The GOP has its own version of the famed, Democratic Super Delegates who are assigned by the Republican National Committee (RNC) and are uncommitted.  There are 117 of these delegates. It would be almost certain that in a contest this close, with Romney inches away from the nomination, but with his opposition holding a sizable block of delegates but not enough to win, that the RNC would throw in with Romney and secure the nomination for him, with 81 delegates to spare.

No doubting that this example presumes a awful lot. Indeed Romney could do better than the conservative estimates outlined for the proportional states.

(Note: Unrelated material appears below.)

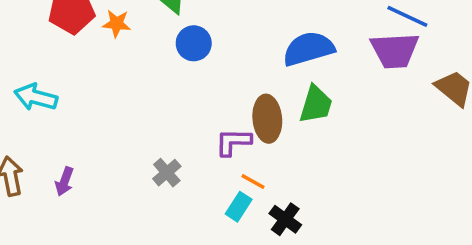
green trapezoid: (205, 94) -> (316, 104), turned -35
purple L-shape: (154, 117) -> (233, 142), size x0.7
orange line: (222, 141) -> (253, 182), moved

It also pre-supposes that Rick Santorum will dominate Pennsylvania – no guarantee there.  While PA has cultural and political similarities to states where Santorum has done well – Michigan and Ohio – it is also the home of Santorum’s double digit Senate loss in 2006.

As the saying goes, “familiarity breeds contempt.” If Santorum were do miss expectations in PA, or to lose, it would represent a “Shazam” moment for the campaign and likely knock him out.

What is critical is the overall analysis however, is that no other candidate can make a map that gets them to 1,144 credibly.

Neither Santorum or Gingrich are going to win New York, California, New Jersey or Illinois.  Texas is big, and it will add to delegate totals, but it is not enough to overcome the lead and momentum that Romney has at his back.

So what does it all mean?

The primaries will go on.

Romney hand-wringing will erupt again next week when Romney fails to come out on top in Alabama, Mississippi, or doesn’t do well in Kansas.  But then he will hit his stride with a series of WTA states that will change the narrative and the delegate count.

Inevitability will again be the watchword.

Indeed, do Santorum and Gingrich really have a narrative to keep them in the race – and even more crucially, can they continue to raise any money –  if Romney wins in eight of the 11 contests between April 3rd and May 15th?

Can they wait for May 29th when Texas’ results will effectively be canceled out by California on the same day?

We’ll see.

So the process will be longer than anyone expected early on.

If everyone stays in, and Romney under performs, it could go all the way to June, with horse-trading and uncertainty leading into the summer.  A political junkie’s dream.

But at the end of the day, the RNC – what is left of the maligned Establishment – may actually prove decisive.

RNC support or not, Mitt Romney is going to be the nominee.

Thinking ahead, off the campaign trail, someone should be pondering through how to change the rules for 2016. The year’s system is mess and failure, not because it didn’t provide a nominee early, but because states using their authority have made each state so unique that its hard to understand the rules in any coherent fashion.  More discipline means more accountability and predictability.

And while we are at it, someone should be thinking through how we take the toxic brew of resentments that will enter Tampa, and turn it into a laser aimed at the Democrats.

That chapter has yet to be concieved and executed.

* the delegate numbers used here are from CNN and RNC sources.  However, different delegate totals are being reported in different media. That is an indication of the rampant uncertainty of RNC procedures and the different interpretations of same.